Bisnis.com, JAKARTA - Himpunan Pengusaha Pribumi Indonesia (HIPPI) DKI Jakarta mengusahakan agar pembayaran tunjangan hari raya atau THR kepada para pekerja/buruh dapat dilakukan tepat waktu, sesuai dengan arahan Menteri Ketenagakerjaan (Menaker) Ida Fauziyah.
Dalam arahannya, Ida meminta para pengusaha untuk tidak terlambat ataupun mencicil THR kepada pekerja/buruh. Selain itu, dia juga mengimbau agar perusahaan dapat membayar THR lebih awal sebelum jatuh tempo kewajiban pembayaran THR keagamaan.
“Secara umum, kita dari pelaku usaha tetap akan memiliki komitmen untuk melaksanakan apa yang menjadi hak dan kewajiban kita sebagai pengusaha untuk membayarkan THR kepada para pekerja dan karyawan kita,” kata Ketua HIPPI Dki Jakarta Sarman Simanjorang kepada Bisnis, Selasa (28/3/2023).
Dalam Surat Edaran Menteri Ketenagakerjaan No. M/2/HK.04.00/III/2023 tentang Pelaksanaan Pemberian Tunjangan Hari Raya Keagamaan bagi Perusahaan/Buruh di Perusahaan, pengusaha diberi waktu paling lambat 7 hari sebelum hari raya untuk membayar THR.
Sarman menyebut, pihaknya akan melakukan penyesuaian, apalagi pemerintah baru-baru ini memajukan cuti Lebaran mulai 19 April 2023, dari sebelumnya 21 April 2023.
“Mau tidak mau pengusaha juga akan kembali mengatur teknisnya sehingga kita harapkan bahwa pembayaran THR ini bisa dilakukan tepat waktu. Itu satu,” ujarnya.
Baca Juga
Namun, kemungkinan ada sebagian kecil pengusaha yang belum bisa membayar THR 100 persen, utamanya sektor-sektor tertentu, seperti industri padat karya atau sektor yang berorientasi ekspor. Pasalnya, industri ini cukup terpukul sebagai imbas dari kondisi ekonomi global, apalagi mereka sangat tergantung terhadap permintaan buyer dari luar negeri.
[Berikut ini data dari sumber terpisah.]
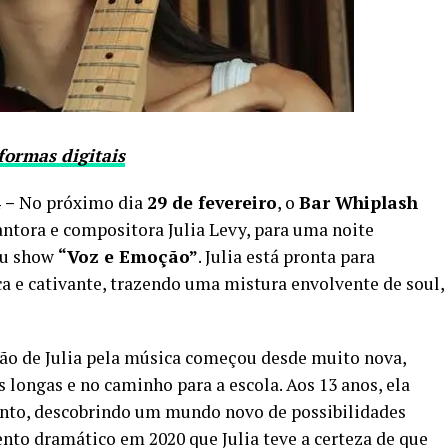
formas digitais
4 –
No próximo dia
29 de fevereiro
, o
Bar Whiplash
cantora e compositora Julia Levy, para uma noite
eu show
“Voz e Emoção”
. Julia está pronta para
 e cativante, trazendo uma mistura envolvente de soul,
xão de Julia pela música começou desde muito nova,
 longas e no caminho para a escola. Aos 13 anos, ela
anto, descobrindo um mundo novo de possibilidades
ento dramático em 2020 que Julia teve a certeza de que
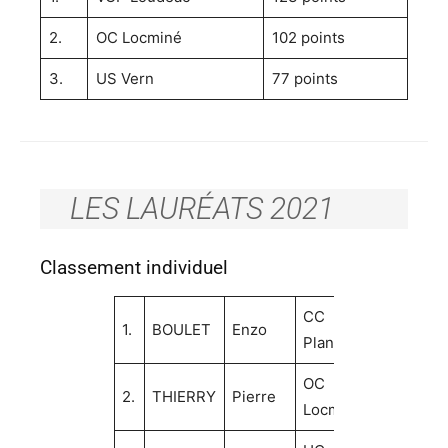
2.
OC Locminé
102 points
3.
US Vern
77 points
LES LAURÉATS 2021
Classement individuel
CC
168
1.
BOULET
Enzo
Plancoët
pts
OC
125
2.
THIERRY
Pierre
Locminé
pts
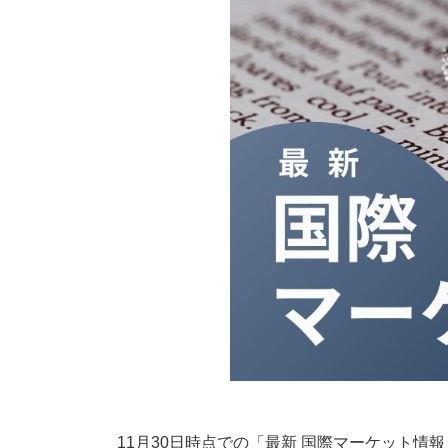
11月30日時点での「最新 国際マーケット情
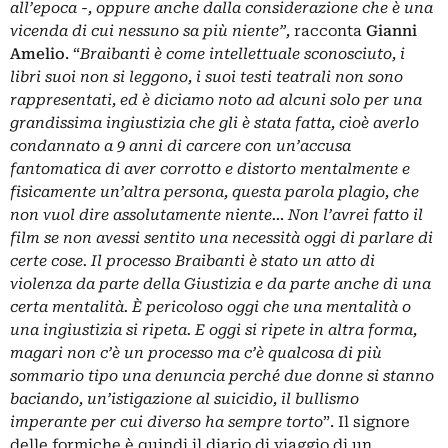
all’epoca -, oppure anche dalla considerazione che è una
vicenda di cui nessuno sa più niente”,
racconta
Gianni
Amelio
. “
Braibanti è come intellettuale sconosciuto, i
libri suoi non si leggono, i suoi testi teatrali non sono
rappresentati, ed è diciamo noto ad alcuni solo per una
grandissima ingiustizia che gli è stata fatta, cioè averlo
condannato a 9 anni di carcere con un’accusa
fantomatica di aver corrotto e distorto mentalmente e
fisicamente un’altra persona, questa parola plagio, che
non vuol dire assolutamente niente… Non l’avrei fatto il
film se non avessi sentito una necessità oggi di parlare di
certe cose. Il processo Braibanti è stato un atto di
violenza da parte della Giustizia e da parte anche di una
certa mentalità. È pericoloso oggi che una mentalità o
una ingiustizia si ripeta. E oggi si ripete in altra forma,
magari non c’è un processo ma c’è qualcosa di più
sommario tipo una denuncia perché due donne si stanno
baciando, un’istigazione al suicidio, il bullismo
imperante per cui diverso ha sempre torto
”. Il signore
delle formiche è quindi il diario di viaggio di un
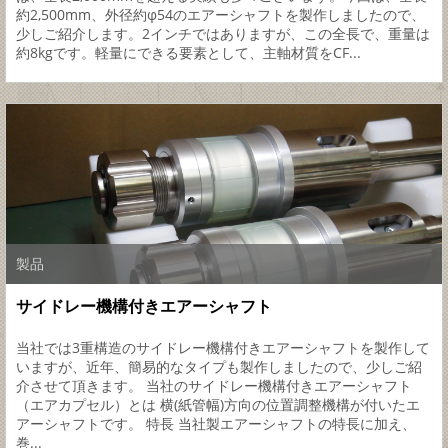
約2,500mm、外径約φ54のエアーシャフトを製作しましたので、
少しご紹介します。2インチではありますが、この全長で、重量は
約8kgです。軽量にできる要素として、主軸材質をCF...
製品
サイドレー機構付きエアーシャフト
当社では3重構造のサイドレー機構付きエアーシャフトを製作して
いますが、近年、簡易的なタイプも製作しましたので、少しご紹
介させて頂きます。 当社のサイドレー機構付きエアーシャフト
（エアカプセル）とは 横(紙管幅)方向の位置調整機構が付いたエ
アーシャフトです。 特長 当社製エアーシャフトの特長に加え、
巻...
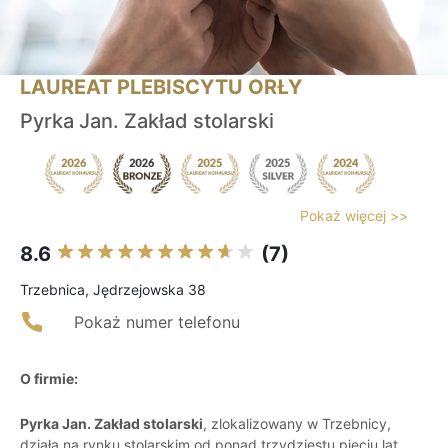
LAUREAT PLEBISCYTU ORŁY
Pyrka Jan. Zakład stolarski
Pokaż więcej >>
8.6
(7)
Trzebnica, Jędrzejowska 38
Pokaż numer telefonu
O firmie:
Pyrka Jan. Zakład stolarski
, zlokalizowany w Trzebnicy,
działa na rynku stolarskim od ponad trzydziestu pięciu lat,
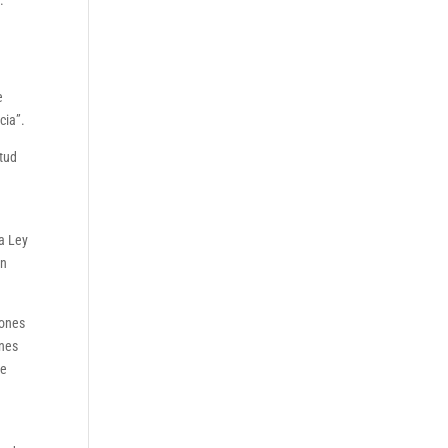
.
e
cia”.
itud
la Ley
ón
iones
ones
te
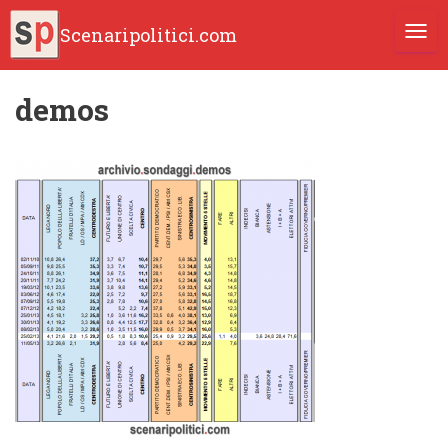
Scenaripolitici.com
TOGG
demos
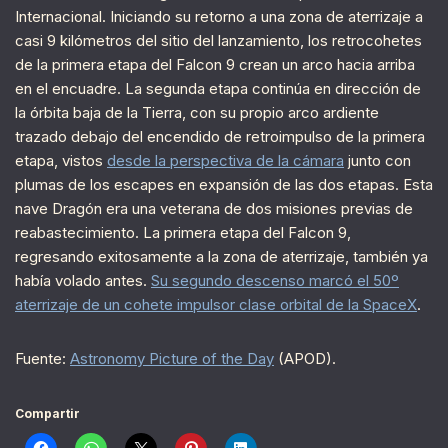
Internacional. Iniciando su retorno a una zona de aterrizaje a
casi 9 kilómetros del sitio del lanzamiento, los retrocohetes
de la primera etapa del Falcon 9 crean un arco hacia arriba
en el encuadre. La segunda etapa continúa en dirección de
la órbita baja de la Tierra, con su propio arco ardiente
trazado debajo del encendido de retroimpulso de la primera
etapa, vistos
desde la perspectiva de la cámara
junto con
plumas de los escapes en expansión de las dos etapas. Esta
nave Dragón era una veterana de dos misiones previas de
reabastecimiento. La primera etapa del Falcon 9,
regresando exitosamente a la zona de aterrizaje, también ya
había volado antes.
Su segundo descenso marcó el 50º
aterrizaje de un cohete impulsor clase orbital de la SpaceX
.
Fuente:
Astronomy Picture of the Day
(APOD).
Compartir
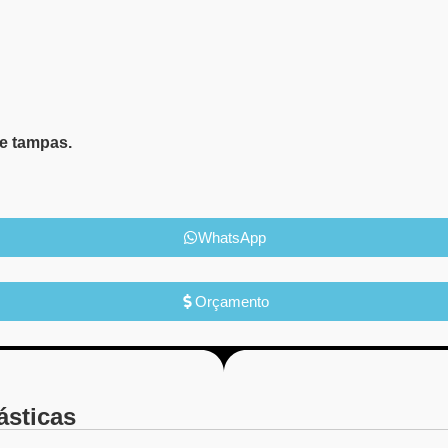
e tampas.
WhatsApp
Orçamento
ásticas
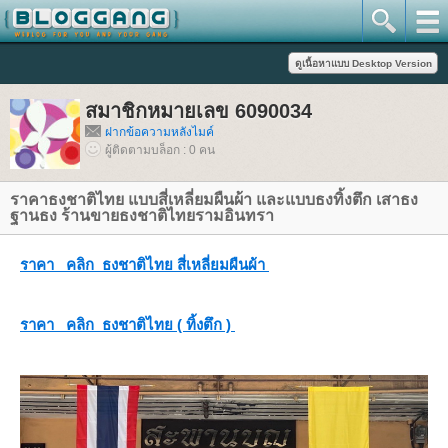
สมาชิกหมายเลข 6090034
ฝากข้อความหลังไมค์
ผู้ติดตามบล็อก : 0 คน
ราคาธงชาติไทย แบบสี่เหลี่ยมผืนผ้า และแบบธงทิ้งตึก เสาธง
ฐานธง ร้านขายธงชาติไทยรามอินทรา
ราคา คลิก ธงชาติไทย สี่เหลี่ยมผืนผ้า
ราคา คลิก ธงชาติไทย ( ทิ้งตึก )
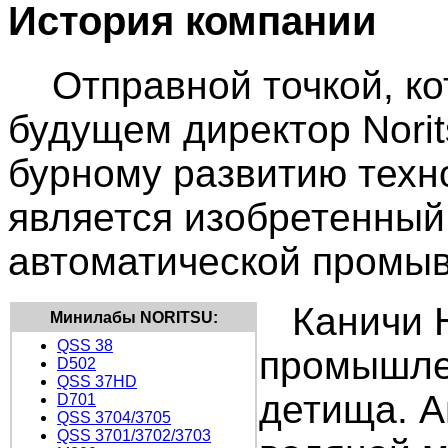
История компании
Отправной точкой, ко
будущем директор Nori
бурному развитию техн
является изобретенный 
автоматической промыв
Каничи Н
Минилабы NORITSU:
QSS 38
промышле
D502
QSS 37НD
детища. А
D701
QSS 3704/3705
QSS 3701/3702/3703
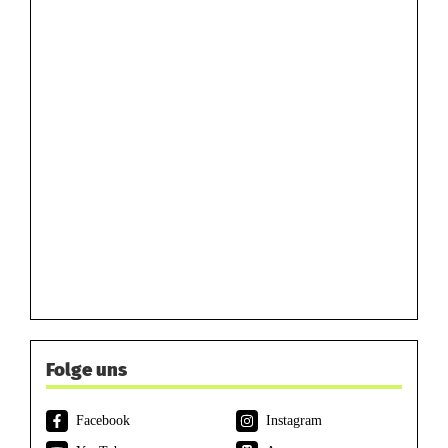
Folge uns
Facebook
Instagram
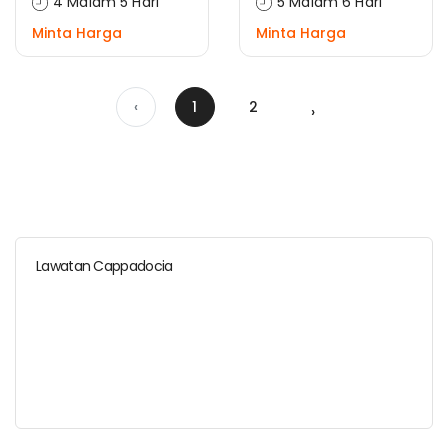
4 Malam 5 Hari
5 Malam 6 Hari
Minta Harga
Minta Harga
‹
1
2
›
Lawatan Cappadocia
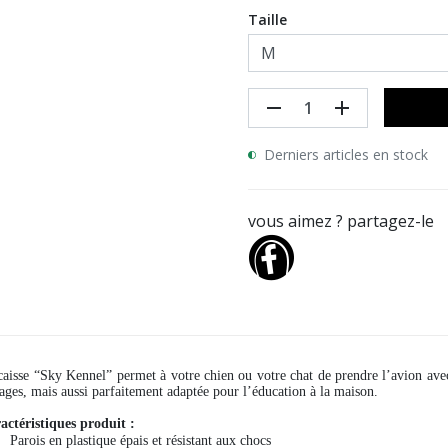
Taille
remove
add
Derniers articles en stock
vous aimez ? partagez-le
caisse “Sky Kennel” permet à votre chien ou votre chat de prendre l’avion avec 
ages, mais aussi parfaitement adaptée pour l’éducation à la maison.
actéristiques produit :
Parois en plastique épais et résistant aux chocs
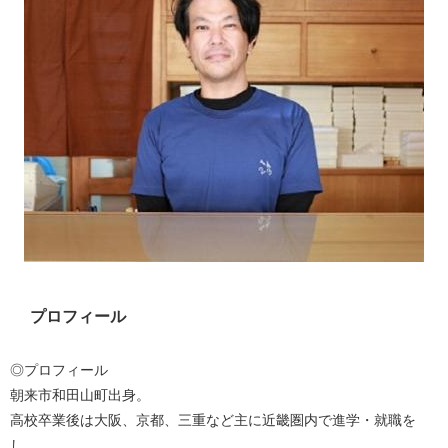
プロフィール
◎プロフィール
朝来市和田山町出身。
高校卒業後は大阪、京都、三重など主に近畿圏内で進学・就職を
し、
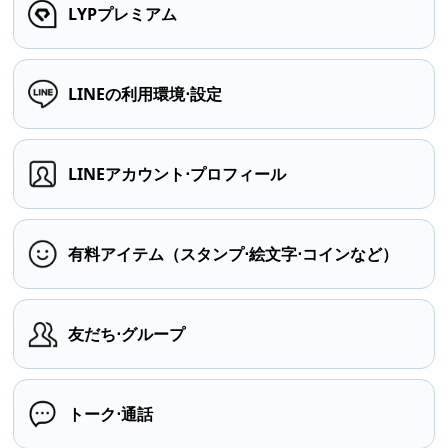
LYPプレミアム
LINEの利用環境⋅設定
LINEアカウント⋅プロフィール
有料アイテム（スタンプ⋅絵文字⋅コインなど）
友だち⋅グループ
トーク⋅通話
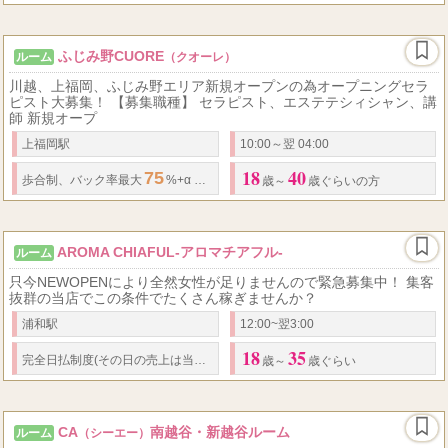
ふじみ野CUORE
ルーム
（クオーレ）
川越、上福岡、ふじみ野エリア新規オープンの為オープニングセラ
ピスト大募集！ 【募集職種】 セラピスト、エステテシィシャン、講
師 新規オープ
上福岡駅
10:00～翌 04:00
18
40
75
50,000
歩合制、
バック率
最大
%+α １日
円以上可能
☆
最低
日給
保障制度
歳～
歳ぐらいの方
AROMA CHIAFUL-アロマチアフル-
ルーム
只今NEWOPENにより全然女性が足りませんので緊急募集中！ 集客
抜群の当店でこの条件でたくさん稼ぎませんか？
浦和駅
12:00~翌3:00
18
35
完全日払制度(その日の売上は当日にお持ち帰り下さい) ※当店は風俗店ではござい
歳～
歳ぐらい
CA
南越谷・新越谷ルーム
ルーム
（シーエー）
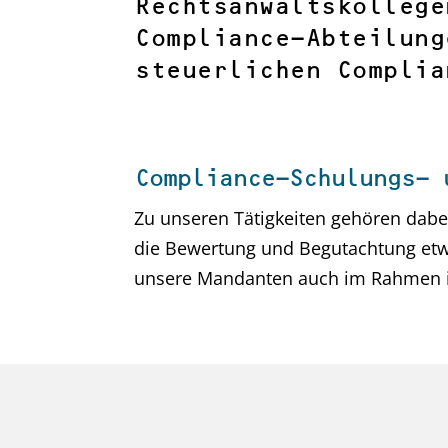
Rechtsanwaltskollege
Compliance-Abteilung
steuerlichen Complia
Compliance-Schulungs- 
Zu unseren Tätigkeiten gehören dab
die Bewertung und Begutachtung etwa
unsere Mandanten auch im Rahmen i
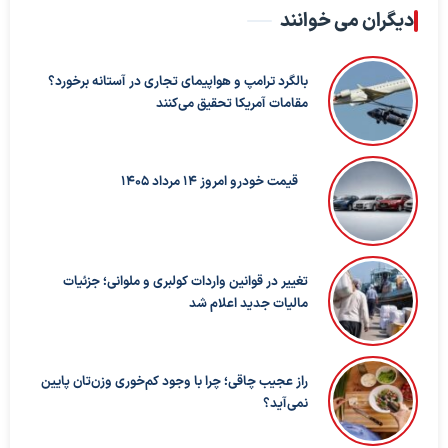
دیگران می خوانند
بالگرد ترامپ و هواپیمای تجاری در آستانه برخورد؟
مقامات آمریکا تحقیق می‌کنند
قیمت خودرو امروز 14 مرداد 1405
تغییر در قوانین واردات کولبری و ملوانی؛ جزئیات
مالیات جدید اعلام شد
راز عجیب چاقی؛ چرا با وجود کم‌خوری وزن‌تان پایین
نمی‌آید؟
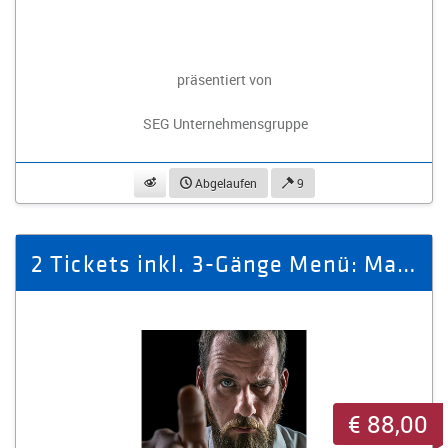
präsentiert von
SEG Unternehmensgruppe
beobachten
Abgelaufen
9
2 Tickets inkl. 3-Gänge Menü: Martin Berke
€ 88,00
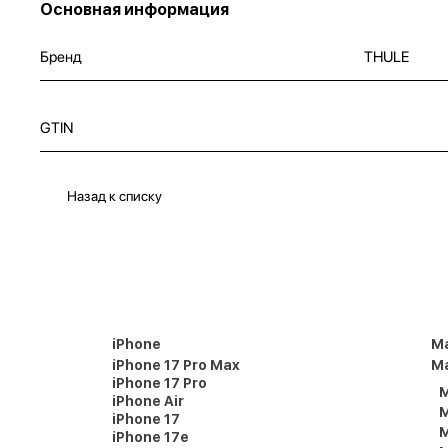
Основная информация
Бренд
THULE
GTIN
Назад к списку
iPhone
M
iPhone 17 Pro Max
Ma
iPhone 17 Pro
M
iPhone Air
M
iPhone 17
M
iPhone 17e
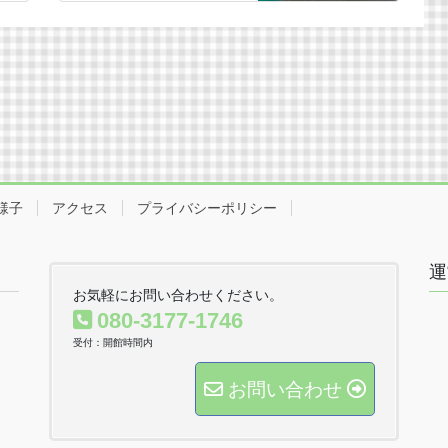
様子
アクセス
プライバシーポリシー
運
お気軽にお問い合わせください。
080-3177-1746
受付：開館時間内
お問い合わせ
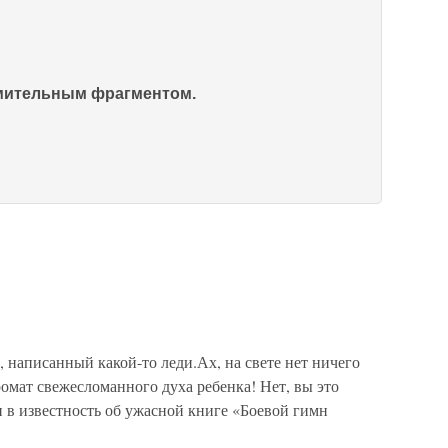
омительным фрагментом.
написанный какой-то леди.Ах, на свете нет ничего
ромат свежесломанного духа ребенка! Нет, вы это
и в известность об ужасной книге «Боевой гимн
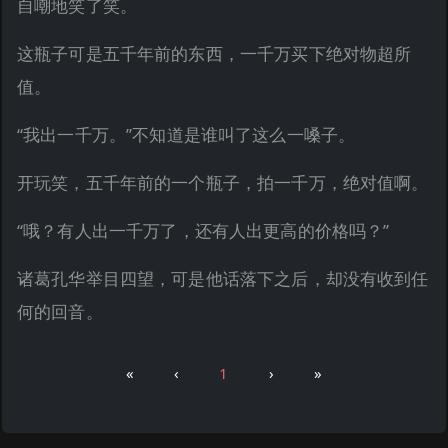
自嘲地笑了笑。
这瓶子可是五千年前的东西，一千万买下绝对物超所
值。
“我出一千万。”不知道是谁叫了这么一嗓子。
开玩笑，五千年前的一个瓶子，拍一千万，绝对值啊。
“哦？有人出一千万了，还有人出更高的价格吗？”
诸葛孔华举目四望，可是他话落下之后，却没有收到任
何的回音。
«
‹
1
›
»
Adapun, pemerintah sudah mengeluarkan Peraturan Menteri Ketenagakerjaan (Permenaker) No.5/2023 tentang Penyesuaian Waktu Kerja dan Pengupahan pada Perusahaan Industri Padat Karya Tertentu Berorientasi Ekspor yang Terdampak Perubahan Ekonomi Global. Dalam regulasi itu, perusahaan diberikan keringanan untuk membayar 75 persen gaji.
“Ya, ini akibat daripada turunnya omzet dan permintaan dari buyer mereka sehingga kita melihat bahwa dari sisi cash flow-nya, itu pasti akan terganggu dalam hal ini,” ungkapnya.
Jika dalam pelaksanaannya terdapat perusahaan yang belum mampu membayarkan THR secara penuh, dia berharap negosiasi dapat berjalan dengan baik dan bijak antara perusahaan dan asosiasi pekerja sehingga tidak mengganggu hubungan industrial.
“Secara prinsip pengusaha akan dapat melaksanakannya walaupun sebagian kecil ada yang mungkin perlu suatu kesepakatan karena mereka sangat-sangat tergantung dari pada buyer dari luar negeri,” pungkasnya.